**ASSIGNED TASK:** In the data below, how many lines contain the word "previous"? Answer with the number alone.

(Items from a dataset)
------------------------------------------------

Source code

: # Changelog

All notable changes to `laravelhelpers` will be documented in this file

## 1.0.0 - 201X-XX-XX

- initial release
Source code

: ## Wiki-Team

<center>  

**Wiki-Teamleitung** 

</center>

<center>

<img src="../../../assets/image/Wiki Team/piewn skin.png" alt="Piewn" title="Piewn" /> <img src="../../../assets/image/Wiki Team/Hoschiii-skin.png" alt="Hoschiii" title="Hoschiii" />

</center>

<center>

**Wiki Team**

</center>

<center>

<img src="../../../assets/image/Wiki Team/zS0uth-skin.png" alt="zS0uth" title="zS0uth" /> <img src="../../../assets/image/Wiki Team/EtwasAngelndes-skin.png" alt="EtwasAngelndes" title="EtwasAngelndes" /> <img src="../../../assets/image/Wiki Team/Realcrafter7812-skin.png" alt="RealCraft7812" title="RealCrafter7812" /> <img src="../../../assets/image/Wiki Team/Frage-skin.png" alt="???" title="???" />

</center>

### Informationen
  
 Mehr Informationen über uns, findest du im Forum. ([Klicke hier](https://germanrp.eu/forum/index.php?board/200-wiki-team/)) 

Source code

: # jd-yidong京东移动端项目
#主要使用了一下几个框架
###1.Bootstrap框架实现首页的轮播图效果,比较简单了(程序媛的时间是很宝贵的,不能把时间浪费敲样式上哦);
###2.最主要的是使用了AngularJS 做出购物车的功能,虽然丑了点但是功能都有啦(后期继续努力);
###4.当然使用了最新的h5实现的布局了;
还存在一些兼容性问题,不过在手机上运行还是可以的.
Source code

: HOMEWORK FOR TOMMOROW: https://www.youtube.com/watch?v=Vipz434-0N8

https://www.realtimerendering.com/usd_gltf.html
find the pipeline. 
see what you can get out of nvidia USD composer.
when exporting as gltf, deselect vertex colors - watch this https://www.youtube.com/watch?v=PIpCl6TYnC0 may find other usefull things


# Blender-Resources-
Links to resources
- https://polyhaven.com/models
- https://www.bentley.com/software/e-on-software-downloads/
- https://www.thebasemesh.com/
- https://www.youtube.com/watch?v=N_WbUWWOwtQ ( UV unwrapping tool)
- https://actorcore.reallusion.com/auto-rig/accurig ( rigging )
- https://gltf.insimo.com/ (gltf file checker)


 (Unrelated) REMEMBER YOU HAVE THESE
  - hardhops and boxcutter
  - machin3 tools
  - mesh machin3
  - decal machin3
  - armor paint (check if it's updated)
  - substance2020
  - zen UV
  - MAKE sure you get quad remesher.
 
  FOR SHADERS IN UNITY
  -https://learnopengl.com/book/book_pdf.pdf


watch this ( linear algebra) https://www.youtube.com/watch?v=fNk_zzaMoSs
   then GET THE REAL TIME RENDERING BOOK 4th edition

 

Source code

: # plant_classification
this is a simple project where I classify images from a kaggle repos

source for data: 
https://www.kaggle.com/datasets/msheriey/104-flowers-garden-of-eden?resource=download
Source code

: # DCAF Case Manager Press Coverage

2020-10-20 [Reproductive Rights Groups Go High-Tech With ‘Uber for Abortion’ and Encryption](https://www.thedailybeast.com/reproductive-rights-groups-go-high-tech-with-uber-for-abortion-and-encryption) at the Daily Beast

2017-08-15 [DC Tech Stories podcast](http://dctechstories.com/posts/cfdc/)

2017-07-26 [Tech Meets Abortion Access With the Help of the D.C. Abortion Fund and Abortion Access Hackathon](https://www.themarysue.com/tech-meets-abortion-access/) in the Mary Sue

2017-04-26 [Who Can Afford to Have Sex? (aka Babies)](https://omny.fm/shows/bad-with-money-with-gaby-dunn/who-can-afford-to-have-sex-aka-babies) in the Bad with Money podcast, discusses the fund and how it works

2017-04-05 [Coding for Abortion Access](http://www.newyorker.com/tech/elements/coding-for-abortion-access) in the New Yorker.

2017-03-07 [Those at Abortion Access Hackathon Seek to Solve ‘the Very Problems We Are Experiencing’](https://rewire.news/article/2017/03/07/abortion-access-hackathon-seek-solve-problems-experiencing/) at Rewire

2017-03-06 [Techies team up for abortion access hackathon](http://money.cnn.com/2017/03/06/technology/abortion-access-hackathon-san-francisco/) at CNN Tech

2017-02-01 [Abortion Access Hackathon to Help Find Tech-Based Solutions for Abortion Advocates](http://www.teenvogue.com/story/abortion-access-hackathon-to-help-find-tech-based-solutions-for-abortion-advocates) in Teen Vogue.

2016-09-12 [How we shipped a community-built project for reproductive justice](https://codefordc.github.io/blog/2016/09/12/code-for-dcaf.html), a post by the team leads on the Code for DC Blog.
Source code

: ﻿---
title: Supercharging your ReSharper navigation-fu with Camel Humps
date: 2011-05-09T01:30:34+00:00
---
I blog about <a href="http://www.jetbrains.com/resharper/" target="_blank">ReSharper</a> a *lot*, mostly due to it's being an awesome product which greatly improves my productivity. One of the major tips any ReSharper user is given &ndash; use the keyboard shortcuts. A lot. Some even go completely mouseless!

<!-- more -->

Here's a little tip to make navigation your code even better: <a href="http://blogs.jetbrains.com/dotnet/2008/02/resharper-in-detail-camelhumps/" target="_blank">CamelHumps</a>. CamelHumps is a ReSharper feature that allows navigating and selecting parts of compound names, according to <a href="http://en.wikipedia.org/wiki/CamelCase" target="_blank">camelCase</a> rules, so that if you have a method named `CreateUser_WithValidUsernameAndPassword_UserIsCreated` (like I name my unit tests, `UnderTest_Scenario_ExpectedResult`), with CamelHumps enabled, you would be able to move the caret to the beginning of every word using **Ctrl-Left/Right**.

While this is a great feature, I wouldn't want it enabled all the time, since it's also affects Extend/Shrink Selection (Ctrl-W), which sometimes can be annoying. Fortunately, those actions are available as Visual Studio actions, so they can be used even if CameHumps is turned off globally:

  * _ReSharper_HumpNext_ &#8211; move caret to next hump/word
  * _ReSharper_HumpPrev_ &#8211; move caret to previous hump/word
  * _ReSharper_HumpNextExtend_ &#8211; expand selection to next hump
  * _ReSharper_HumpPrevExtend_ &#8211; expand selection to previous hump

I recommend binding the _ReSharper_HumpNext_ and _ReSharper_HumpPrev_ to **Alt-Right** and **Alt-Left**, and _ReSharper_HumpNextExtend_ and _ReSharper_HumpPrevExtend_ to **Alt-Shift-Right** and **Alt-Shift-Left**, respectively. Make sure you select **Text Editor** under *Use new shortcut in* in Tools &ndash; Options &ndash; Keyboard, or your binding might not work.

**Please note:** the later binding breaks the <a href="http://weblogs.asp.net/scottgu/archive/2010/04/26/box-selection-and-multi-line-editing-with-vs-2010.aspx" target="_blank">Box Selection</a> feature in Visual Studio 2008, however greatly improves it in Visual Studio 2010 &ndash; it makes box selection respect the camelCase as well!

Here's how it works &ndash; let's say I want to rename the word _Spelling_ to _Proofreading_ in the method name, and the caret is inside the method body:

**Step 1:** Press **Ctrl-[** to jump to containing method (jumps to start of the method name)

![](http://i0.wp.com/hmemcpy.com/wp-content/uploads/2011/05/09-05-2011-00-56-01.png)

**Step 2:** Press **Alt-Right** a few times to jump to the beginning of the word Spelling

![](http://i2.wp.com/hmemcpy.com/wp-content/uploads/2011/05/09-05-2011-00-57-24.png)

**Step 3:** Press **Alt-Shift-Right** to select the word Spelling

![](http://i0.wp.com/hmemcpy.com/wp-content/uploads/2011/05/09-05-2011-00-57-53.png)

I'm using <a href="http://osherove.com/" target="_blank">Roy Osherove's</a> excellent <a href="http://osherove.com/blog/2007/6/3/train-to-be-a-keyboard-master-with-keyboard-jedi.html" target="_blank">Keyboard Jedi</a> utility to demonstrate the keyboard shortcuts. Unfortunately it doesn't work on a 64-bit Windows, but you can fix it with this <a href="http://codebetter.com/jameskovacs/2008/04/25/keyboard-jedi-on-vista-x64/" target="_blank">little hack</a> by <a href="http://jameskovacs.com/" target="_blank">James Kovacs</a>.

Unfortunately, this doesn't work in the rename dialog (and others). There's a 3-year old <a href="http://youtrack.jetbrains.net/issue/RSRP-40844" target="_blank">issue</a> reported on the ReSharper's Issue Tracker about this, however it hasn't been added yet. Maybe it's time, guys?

------------------------------------------------

**TASK SOLUTION:** 2